Parallel clustering of expressed sequence tags
Date
Authors
Major Professor
Advisor
Committee Member
Journal Title
Journal ISSN
Volume Title
Publisher
Altmetrics
Abstract
Expressed sequence tags, abbreviated ESTs, are DNA molecules experimentally derived from expressed portions of genes. Clustering of ESTs is essential for gene recognition, understanding important genetic variations such as those resulting in diseases and removing redundancies in gene indices. Currently, the software programs that are mostly widely used for EST clustering are those that are developed for solving the related problem of fragment assembly. Due to the differences in the nature of the problems and the input the fragment assembly programs are not an ideal match for clustering large EST data sets. In this thesis, we present the design and development of a parallel software system that targets large-scale EST clustering.
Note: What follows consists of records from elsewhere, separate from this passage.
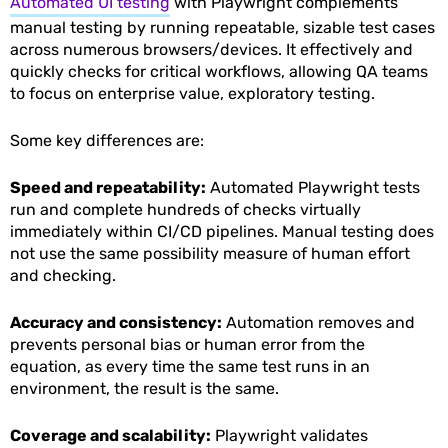
Automated UI testing
with Playwright complements
manual testing by running repeatable, sizable test cases
across numerous browsers/devices. It effectively and
quickly checks for critical workflows, allowing QA teams
to focus on enterprise value, exploratory testing.
Some key differences are:
Speed and repeatability:
Automated Playwright tests
run and complete hundreds of checks virtually
immediately within CI/CD pipelines. Manual testing does
not use the same possibility measure of human effort
and checking.
Accuracy and consistency:
Automation removes and
prevents personal bias or human error from the
equation, as every time the same test runs in an
environment, the result is the same.
Coverage and scalability:
Playwright validates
The novel features of our approach include 1) design of space efficient algorithms to keep the space requirement linear in the size of the input data set, 2) a combination of algorithmic techniques to reduce the total work without sacrificing the quality of EST clustering, and 3) use of parallel processing to reduce the run-time and facilitate the clustering of large data sets. Using a combination of these techniques, we report the clustering of 144,870 Arabidopsis ESTs in 9.5 minutes on a 64-processor IBM xSeries cluster with 512 MB memory per processor, a problem that does not execute on 512 MB due to insufficient memory using CAP3, a state-of-the-art fragment assembly sequential software and takes 247 minutes to run when the memory is increased to 1 GB. We also clustered 327,632 rat ESTs in 47 minutes on 64 processors with 512 MB memory per processor.